-- Task --
Can you extract every line in the records that contains the string "vous"?

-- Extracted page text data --
____________________

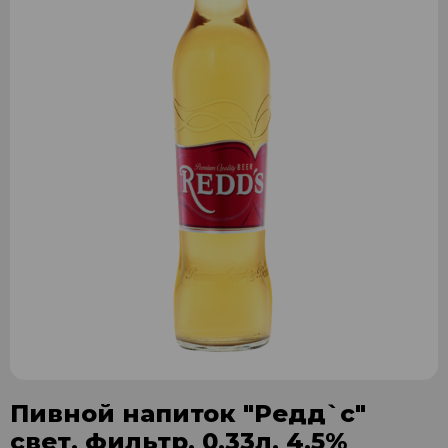
Пивной напиток "Редд`с"
свет. фильтр. 0,33л. 4,5%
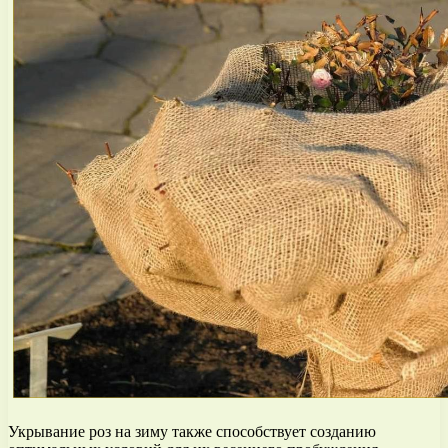
Укрывание роз на зиму также способствует созданию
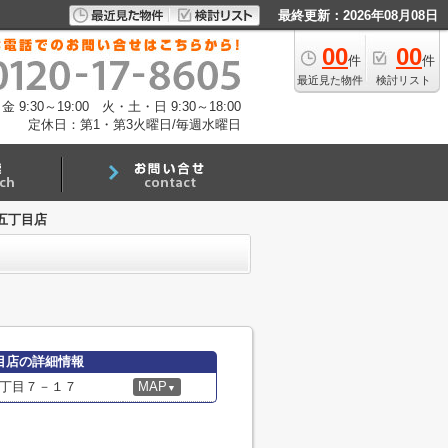
最終更新：2026年08月08日
00
00
件
件
最近見た物件
検討リスト
:30～19:00 火・土・日 9:30～18:00
定休日：第1・第3火曜日/毎週水曜日
五丁目店
目店の詳細情報
丁目７－１７
MAP
▼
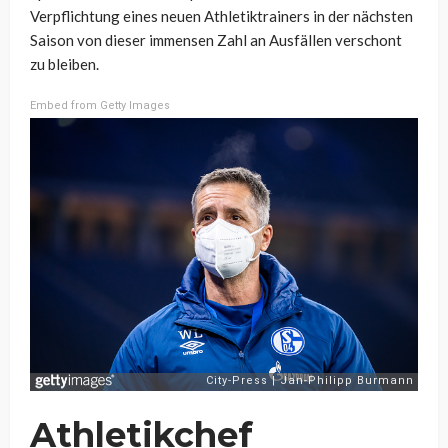
Verpflichtung eines neuen Athletiktrainers in der nächsten
Saison von dieser immensen Zahl an Ausfällen verschont
zu bleiben.
Embed from Getty Images
Athletikchef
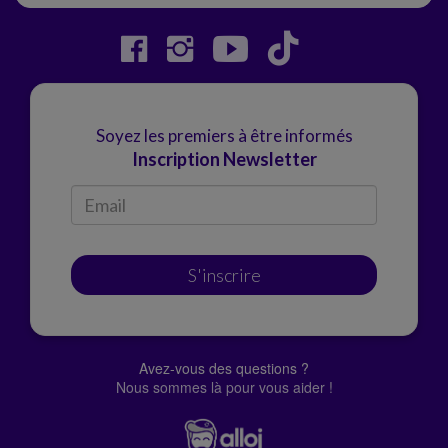
Soyez les premiers à être informés
Inscription Newsletter
S'inscrire
Avez-vous des questions ?
Nous sommes là pour vous aider !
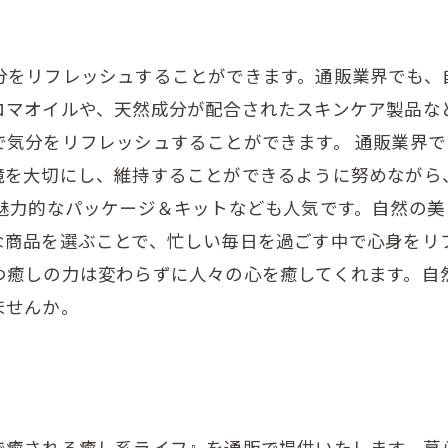
分をリフレッシュすることができます。通販業界でも、
ロマオイルや、天然成分が配合されたスキンケア製品な
で気分をリフレッシュすることができます。 通販業界
境を大切にし、維持することができるように努めながら
た魅力的なパッケージ＆キットなども人気です。自然の
な商品を選ぶことで、忙しい毎日を過ごす中で心身をリ
つ癒しの力は変わらずに人々の心を癒してくれます。自
ませんか。
で癒される癒し系ライフ』を通販で提供いたします。暮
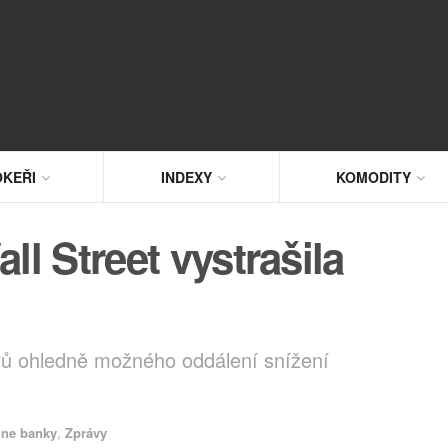
KEŘI
INDEXY
KOMODITY
ll Street vystrašila
orů ohledně možného oddálení snížení
lne banky
,
Zprávy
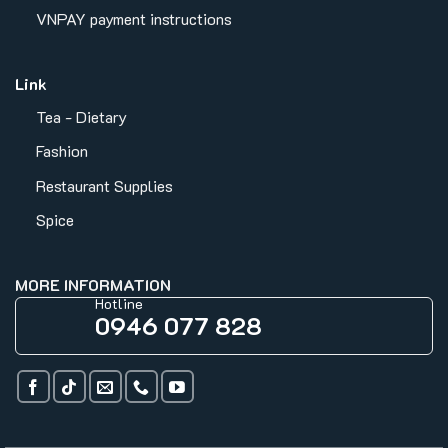
VNPAY payment instructions
Link
Tea - Dietary
Fashion
Restaurant Supplies
Spice
MORE INFORMATION
Hotline
0946 077 828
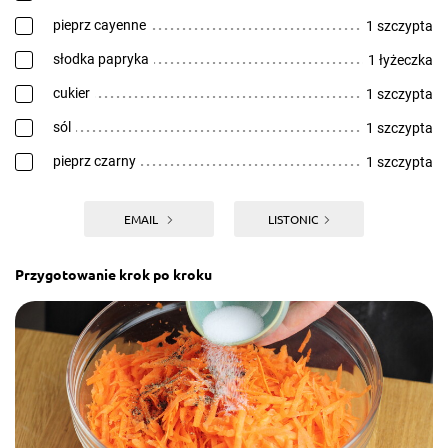
pieprz cayenne
1 szczypta
słodka papryka
1 łyżeczka
cukier
1 szczypta
sól
1 szczypta
pieprz czarny
1 szczypta
EMAIL
LISTONIC
Przygotowanie krok po kroku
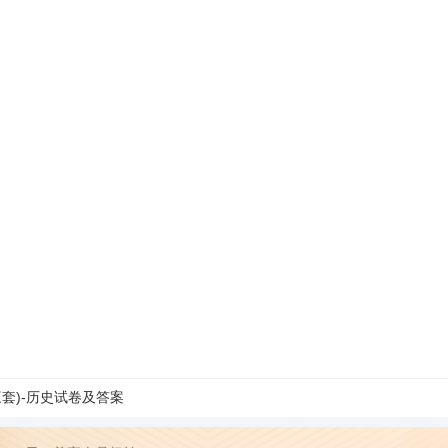
套)-历史试卷及答案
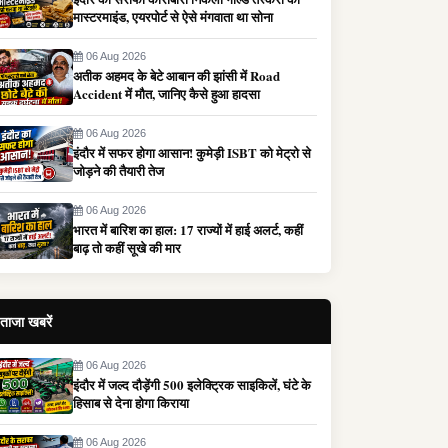
मास्टरमाइंड, एयरपोर्ट से ऐसे मंगवाता था सोना
06 Aug 2026
अतीक अहमद के बेटे आबान की झांसी में Road
Accident में मौत, जानिए कैसे हुआ हादसा
06 Aug 2026
इंदौर में सफर होगा आसान! कुमेड़ी ISBT को मेट्रो से
जोड़ने की तैयारी तेज
06 Aug 2026
भारत में बारिश का हाल: 17 राज्यों में हाई अलर्ट, कहीं
बाढ़ तो कहीं सूखे की मार
ताजा खबरें
06 Aug 2026
इंदौर में जल्द दौड़ेंगी 500 इलेक्ट्रिक साइकिलें, घंटे के
हिसाब से देना होगा किराया
06 Aug 2026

____________________

-- Written answer --
Avez-vous des questions ?
Nous sommes là pour vous aider !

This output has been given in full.